* _Explore the material_
a – In the page on transforming datasets, which type of transformation is ds.random_shuffle()?
b – From the page on transforming datasets, write out the passage starting at "Datasets transformations take" and ending at "chain of computations.", switching "computations" to "operations".

Transforming Datasets

Datasets transformations take in datasets and produce new datasets. For example, map is a transformation that applies a user-defined function (UDF) on each dataset record and returns a new dataset as the result. Datasets transformations can be composed to express a chain of computations.

Transformations

There are two main types of transformations:

  • One-to-one: each input block will contribute to only one output block, such as ds.map_batches().

  • All-to-all: input blocks can contribute to multiple output blocks, such as ds.random_shuffle().

Here is a table listing some common transformations supported by Ray Datasets.

Common Ray Datasets transformations.

Transformation

Type

Description

ds.map_batches()

One-to-one

Apply a given function to batches of records of this dataset.

ds.add_column()

One-to-one

Apply a given function to batches of records to create a new column.

ds.drop_columns()

One-to-one

Drop the given columns from the dataset.

ds.split()

One-to-one

Split the dataset into N disjoint pieces.

ds.repartition(shuffle=False)

One-to-one

Repartition the dataset into N blocks, without shuffling the data.

ds.repartition(shuffle=True)

All-to-all

Repartition the dataset into N blocks, shuffling the data during repartition.

ds.random_shuffle()

* _Material provided_
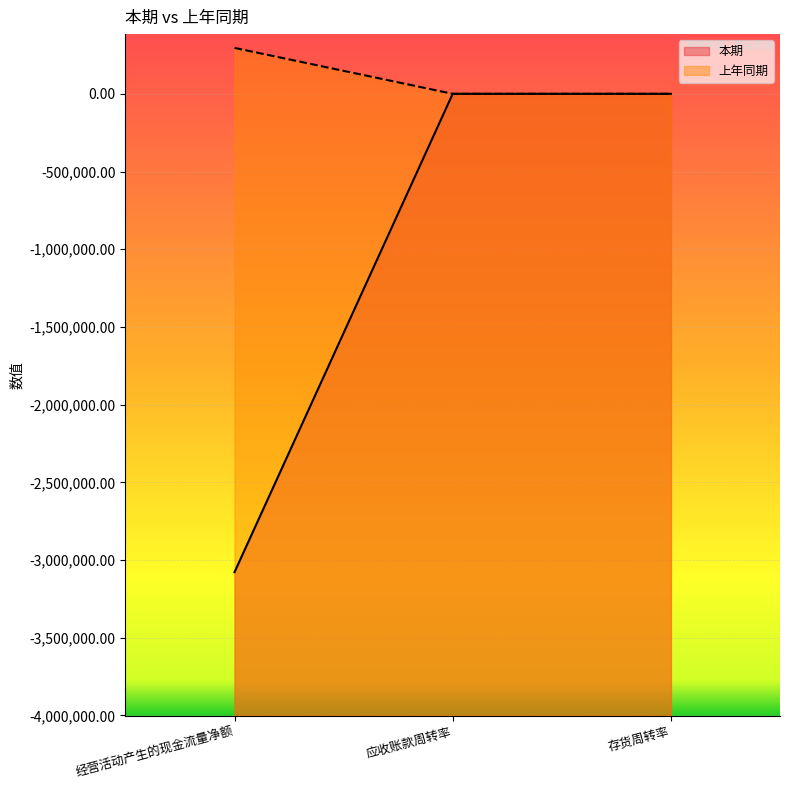

Reading right to left, transcribe all the data shown in this chart.

本期: 1.0	0.8	-3078167.7
上年同期: 1.9	1.3	295569.5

* _Responses to the tasks_
a – All-to-all

b –
Datasets transformations take in datasets and produce new datasets. For example, map is a transformation that applies a user-defined function (UDF) on each dataset record and returns a new dataset as the result. Datasets transformations can be composed to express a chain of operations.